__Required work__:
Only the tail of the listing is wanted: the line containing "left eye: (495, 284)" and all after it, repeated exactly, pictures omitted.
--------------------------------
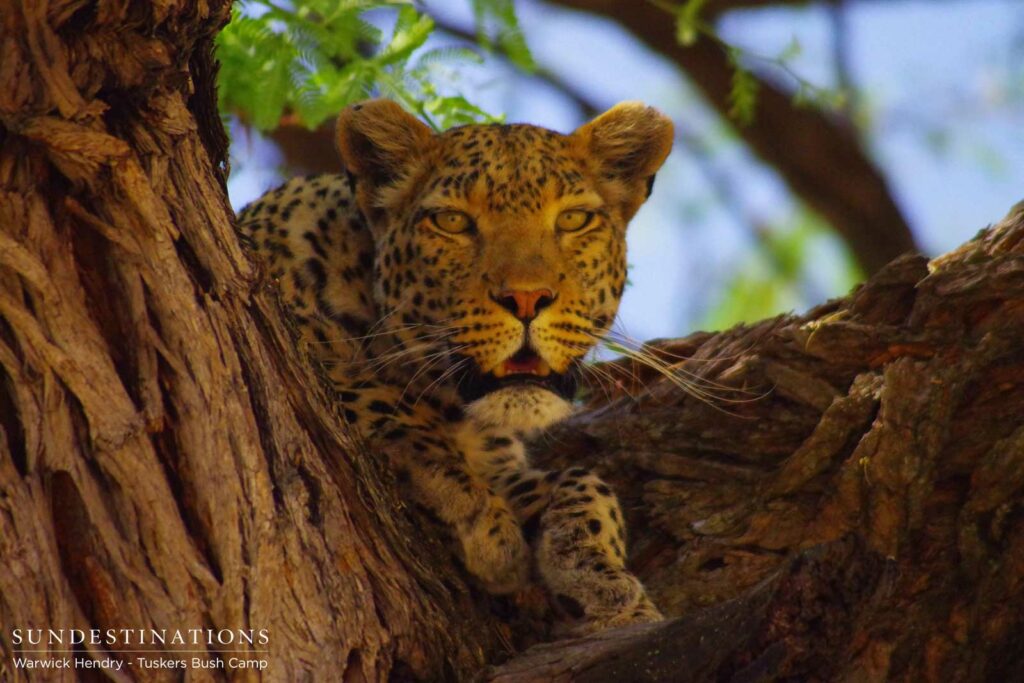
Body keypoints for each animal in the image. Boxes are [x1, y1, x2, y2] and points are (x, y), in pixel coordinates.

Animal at [236, 99, 674, 635]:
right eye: (452, 221)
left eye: (573, 220)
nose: (526, 298)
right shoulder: (291, 321)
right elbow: (382, 404)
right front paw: (484, 526)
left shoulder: (500, 457)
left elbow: (585, 482)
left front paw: (605, 580)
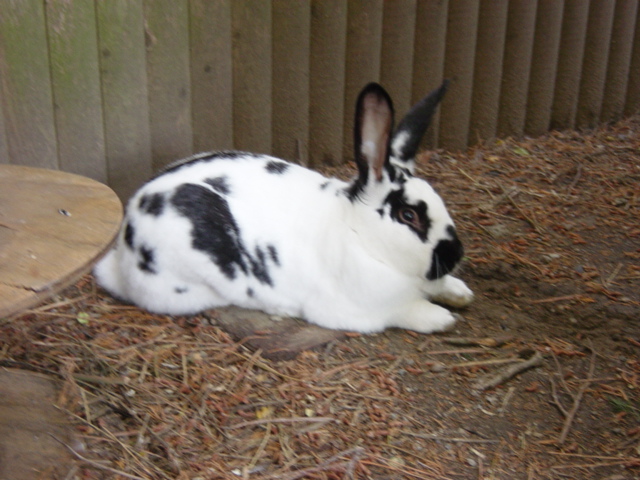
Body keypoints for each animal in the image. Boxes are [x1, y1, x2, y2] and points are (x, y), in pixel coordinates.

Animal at [94, 80, 473, 334]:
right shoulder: (365, 309)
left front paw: (461, 294)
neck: (357, 234)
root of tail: (120, 257)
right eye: (408, 215)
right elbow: (409, 311)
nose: (455, 253)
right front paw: (442, 318)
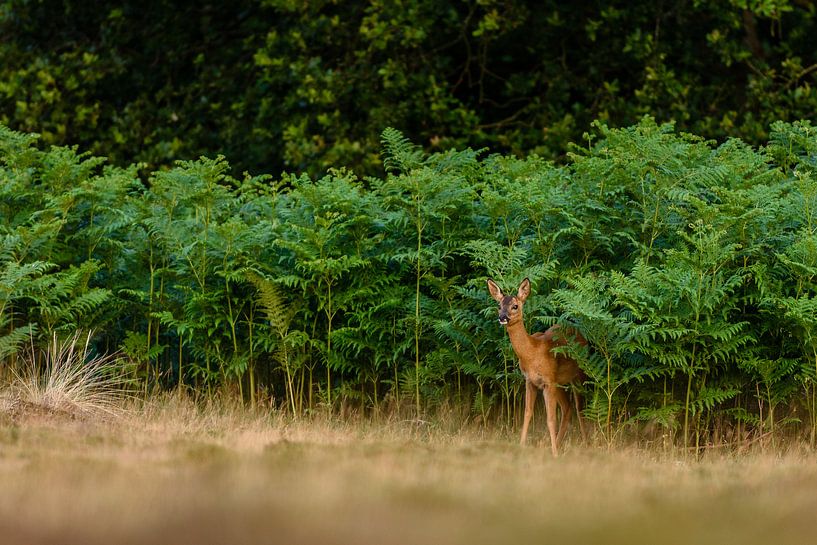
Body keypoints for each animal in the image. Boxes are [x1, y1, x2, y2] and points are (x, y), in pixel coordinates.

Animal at [484, 276, 588, 454]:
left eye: (515, 306)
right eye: (499, 305)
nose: (502, 317)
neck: (533, 352)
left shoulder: (548, 381)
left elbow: (550, 419)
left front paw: (555, 454)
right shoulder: (530, 381)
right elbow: (527, 413)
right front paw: (521, 447)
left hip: (578, 374)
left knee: (579, 407)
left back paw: (585, 443)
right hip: (559, 382)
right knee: (567, 408)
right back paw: (557, 443)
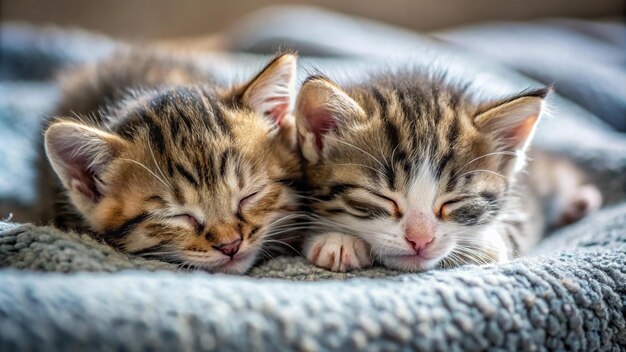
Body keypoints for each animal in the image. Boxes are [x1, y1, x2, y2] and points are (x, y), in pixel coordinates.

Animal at [294, 73, 604, 272]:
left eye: (455, 201)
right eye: (382, 198)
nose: (420, 240)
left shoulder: (521, 205)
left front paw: (484, 245)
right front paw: (337, 239)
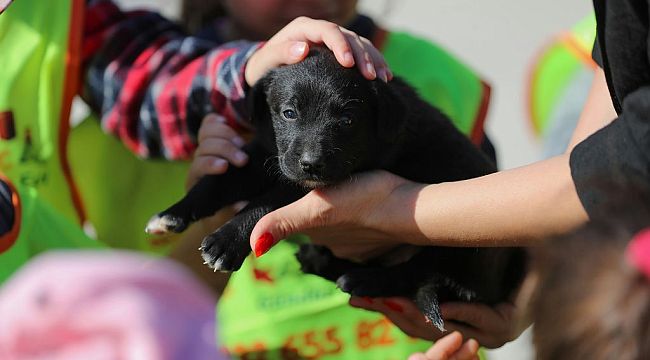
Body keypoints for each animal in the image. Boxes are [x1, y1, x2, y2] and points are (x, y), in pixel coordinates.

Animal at [147, 47, 520, 330]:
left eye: (347, 121)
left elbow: (264, 203)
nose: (311, 164)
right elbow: (216, 183)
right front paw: (171, 215)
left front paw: (227, 242)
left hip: (463, 244)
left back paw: (361, 279)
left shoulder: (311, 182)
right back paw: (324, 262)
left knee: (415, 274)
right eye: (289, 113)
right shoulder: (265, 153)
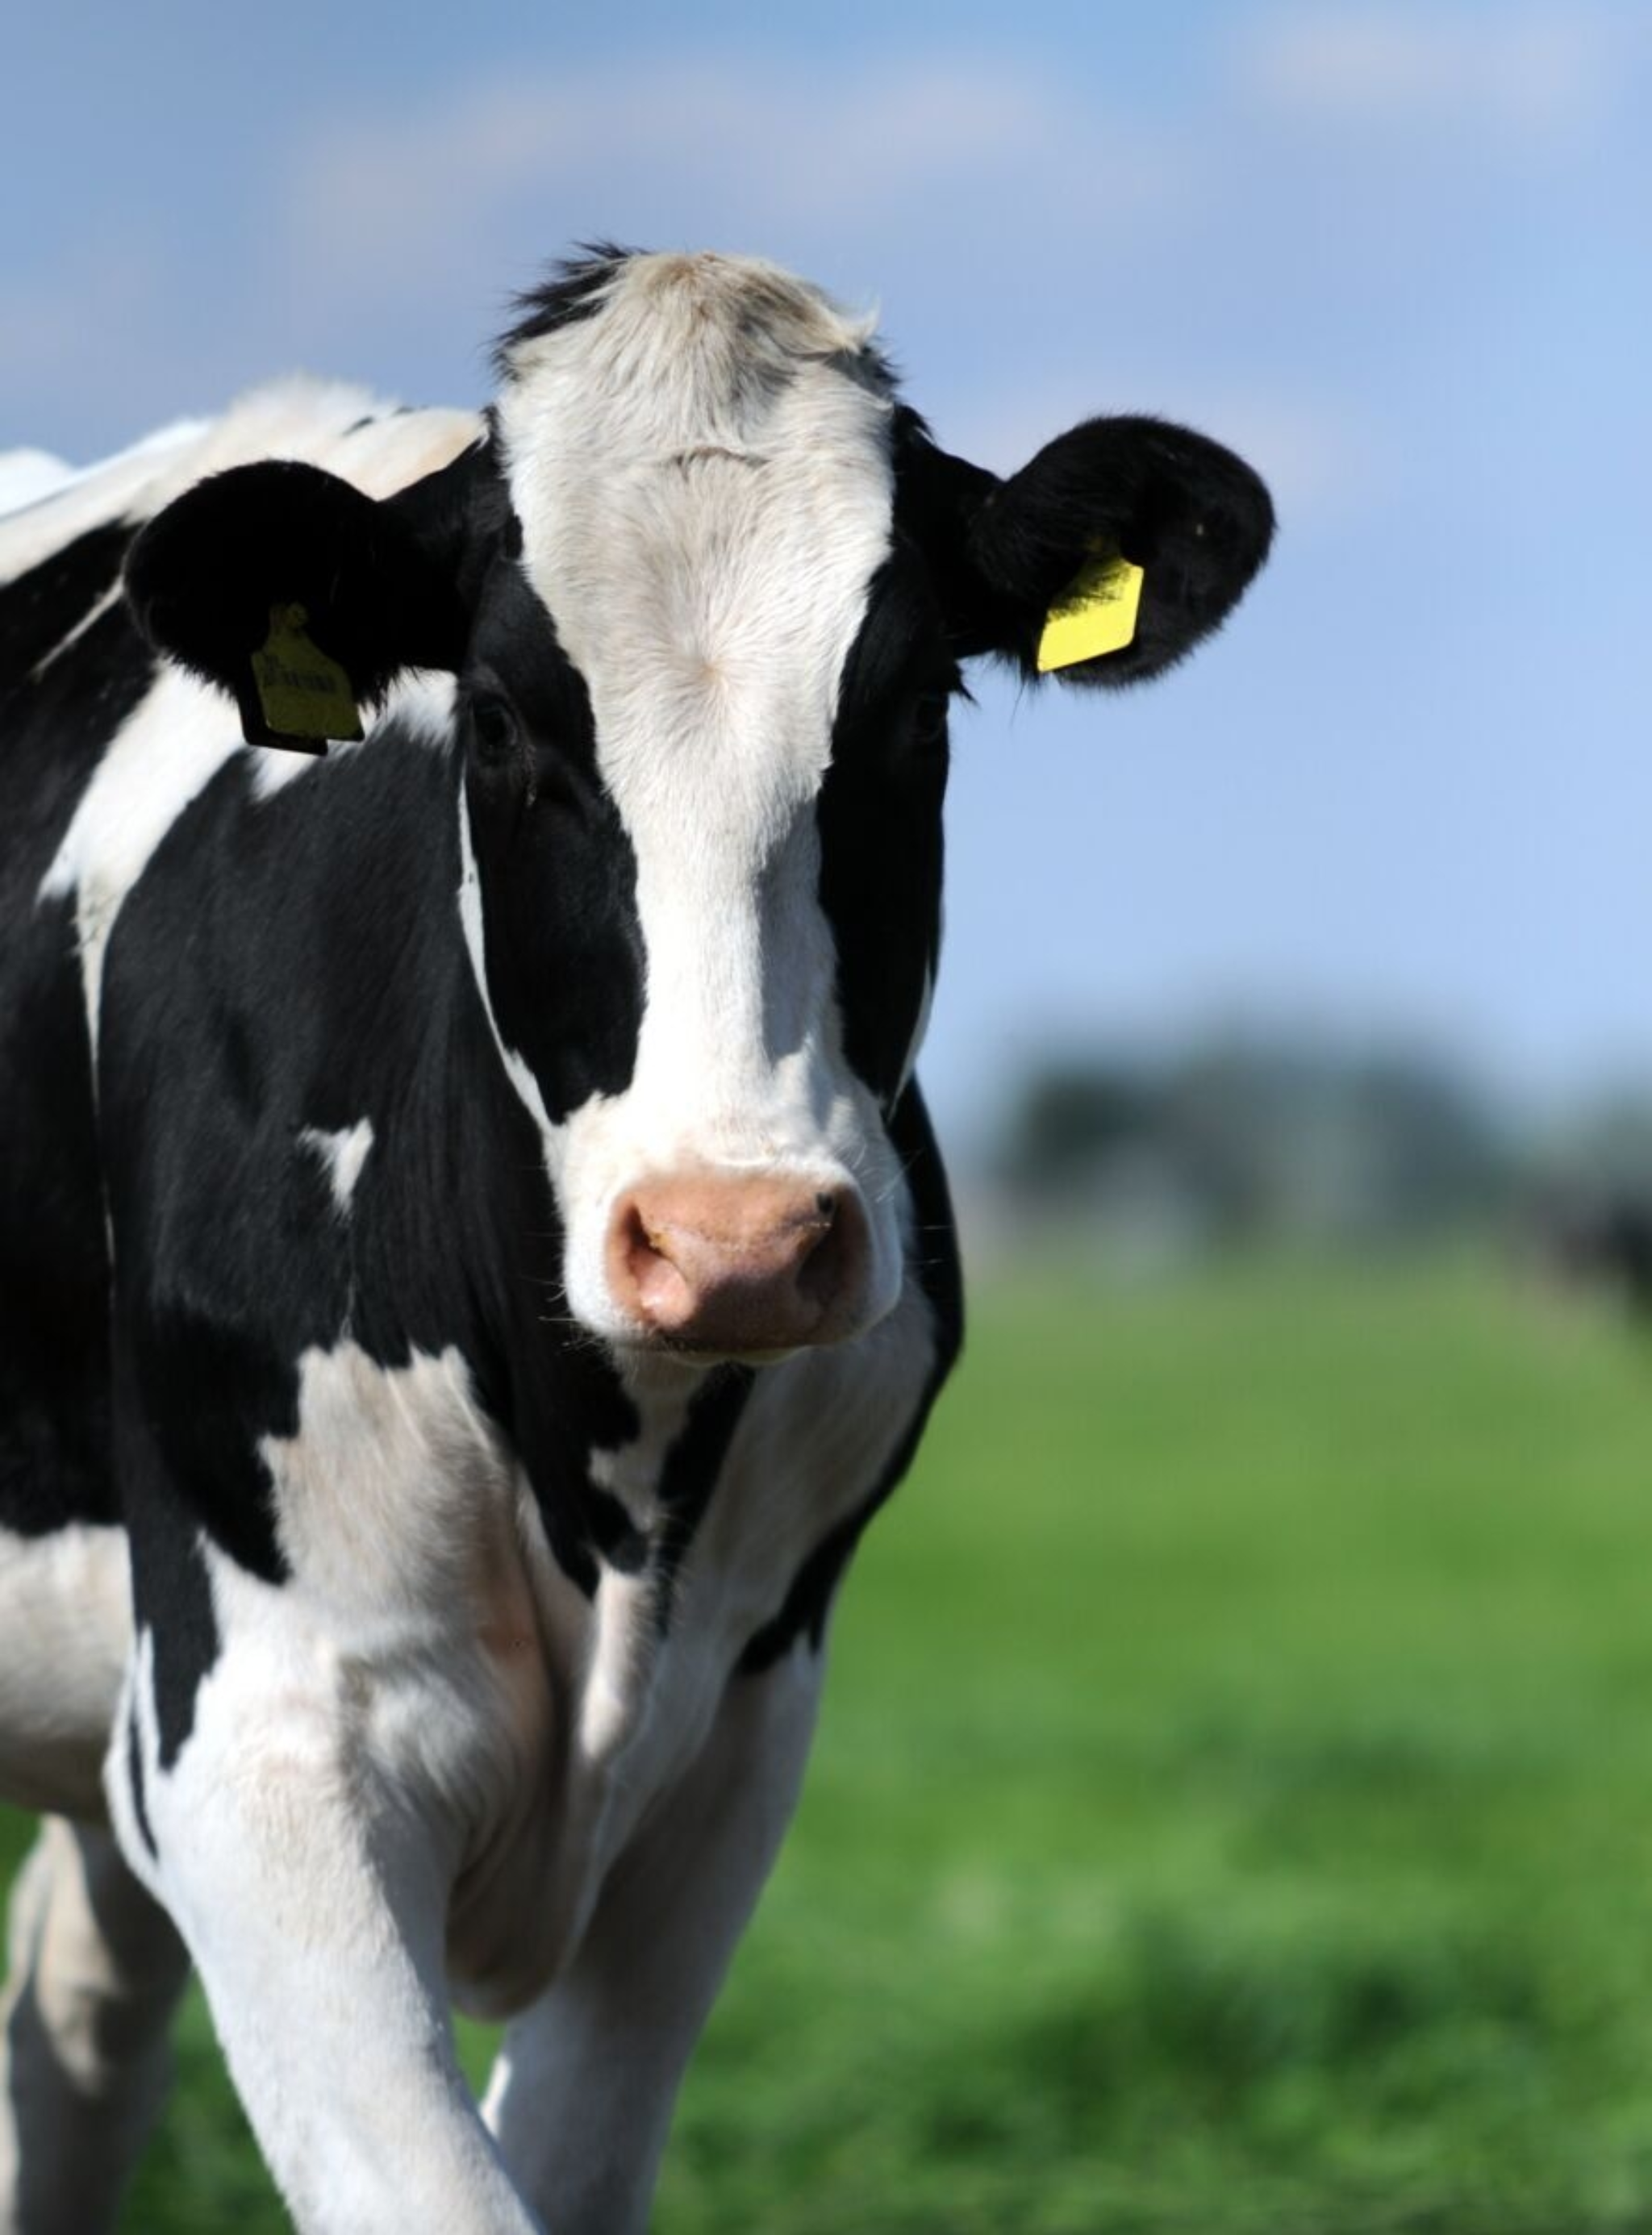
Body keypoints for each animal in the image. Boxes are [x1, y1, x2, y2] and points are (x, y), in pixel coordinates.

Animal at [0, 248, 1272, 2233]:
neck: (607, 1486)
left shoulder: (736, 1739)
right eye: (502, 724)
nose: (735, 1238)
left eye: (916, 714)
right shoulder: (262, 1728)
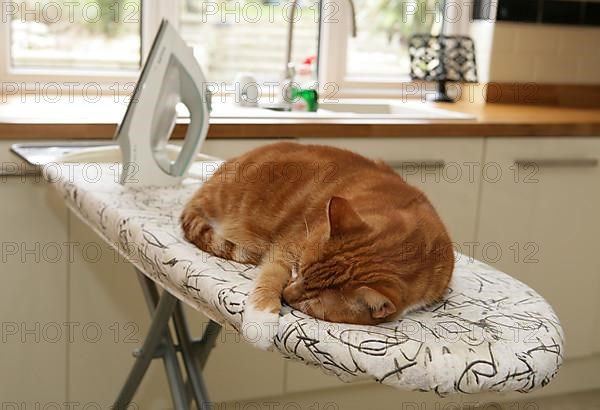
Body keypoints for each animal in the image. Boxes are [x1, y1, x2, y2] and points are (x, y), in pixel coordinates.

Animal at [180, 143, 452, 350]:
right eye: (297, 269)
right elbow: (270, 277)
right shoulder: (284, 248)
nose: (286, 296)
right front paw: (261, 320)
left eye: (312, 302)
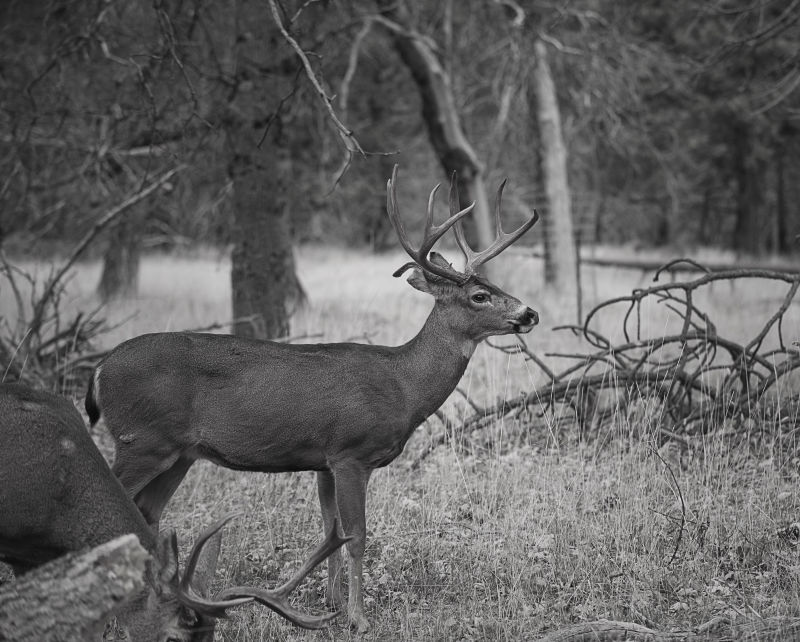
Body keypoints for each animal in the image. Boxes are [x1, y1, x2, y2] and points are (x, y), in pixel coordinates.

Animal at [86, 165, 536, 632]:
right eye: (479, 296)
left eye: (495, 284)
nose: (529, 314)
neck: (403, 386)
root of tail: (99, 369)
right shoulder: (352, 453)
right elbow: (356, 535)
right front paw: (359, 617)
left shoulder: (323, 461)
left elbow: (329, 529)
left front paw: (332, 603)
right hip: (141, 439)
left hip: (178, 453)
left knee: (146, 514)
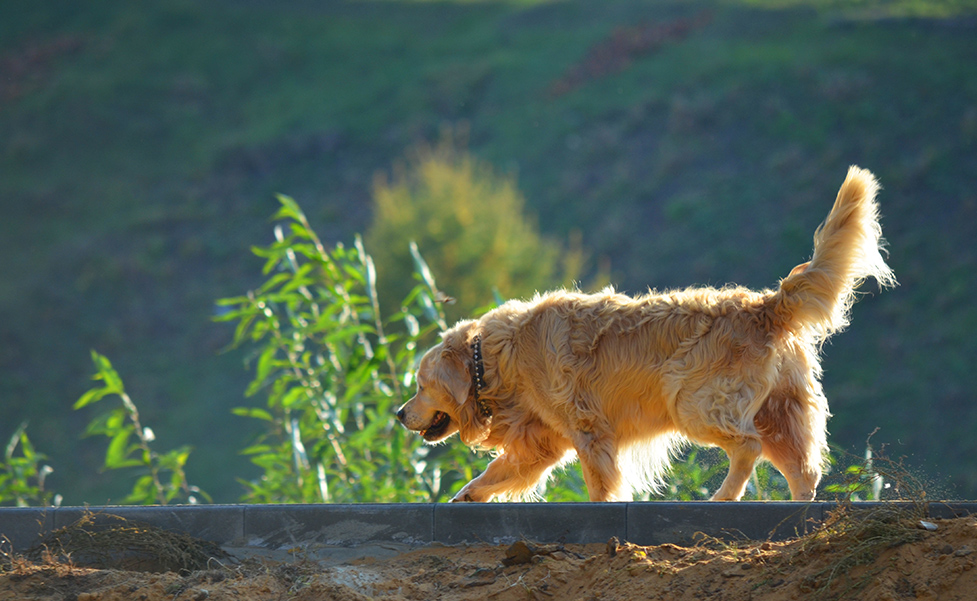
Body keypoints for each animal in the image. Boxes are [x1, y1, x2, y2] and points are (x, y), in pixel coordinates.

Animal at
--------------------------------
__Task solution__:
left eye: (495, 284)
nose: (529, 314)
neck: (403, 386)
root of tail: (99, 369)
right shoulder: (352, 453)
right elbow: (356, 535)
right front paw: (359, 617)
left shoulder: (323, 461)
left elbow: (329, 529)
left front paw: (332, 603)
right hip: (141, 439)
left hip: (178, 453)
left knee: (146, 514)
Body keypoints for each animal in the image. Boxes are [x1, y1, x2, y2] and points are (x, y), in pixel coordinates.

Animal at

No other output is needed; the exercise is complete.